Immersive training is the best opportunity to increase the combat effectiveness of small units and individual soldiers, although both the Army and Marine Corps are also seeking material solutions like new and improved small arms, Scales said.

The M2 .50 caliber machine gun was first fired in 1919 “and yet it is still the most prolific machine gun in the American military,” Scales said. Likewise, the M16 family of weapons that includes the M4 carbine traces its roots to 1955. The Army and Marine Corps have invested in “infusing the precision revolution and micro circuitry down to the small-arms level so squads can have precision capabilities that used to only exist at the company, battalion and brigade level,” he said. That includes a next-generation rifle, new pistol and new squad machine guns.

But improvements in small unit and individual soldier lethality is most likely to come from the human element than the development or fielding of any particular weapon, Scales said.

“That includes training, manning, personnel policy, selection, recruiting, all those things,” he said. “The real transformation, we believe is going to be in that area.”

There is no silver bullet that will make U.S. ground troops impervious to enemy fire or consistently overmatch enemy troops in close combat, Wilkie said.
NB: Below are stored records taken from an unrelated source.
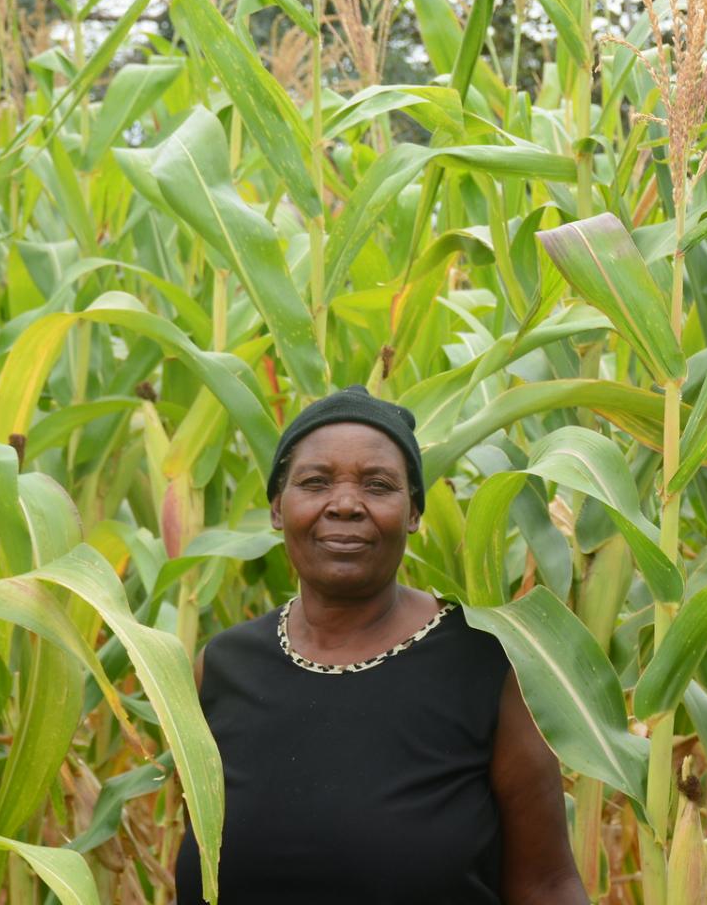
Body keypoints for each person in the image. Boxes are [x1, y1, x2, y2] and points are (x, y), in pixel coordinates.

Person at [174, 387, 587, 904]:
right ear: (278, 508)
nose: (345, 504)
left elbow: (546, 885)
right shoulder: (221, 670)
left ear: (413, 512)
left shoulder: (488, 667)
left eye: (378, 485)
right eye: (315, 482)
The Close Combat Lethality Task Force will look at the problem from multiple angles to ensure potential future enemies are never on equal footing with U.S. troops.

“Because of our nation’s historical technical restlessness, we are constantly looking for the silver bullet to somehow change the nature of warfare,” Wilkie said. “A look at history going back to Troy calls into question whether a technical panacea will ever emerge to change the grim facts of ground combat. … What we do here will lay the ground work to overmatch any enemy,” he said. “Anything short of that will have failed those exceptional young people who carry our future on their shoulders.”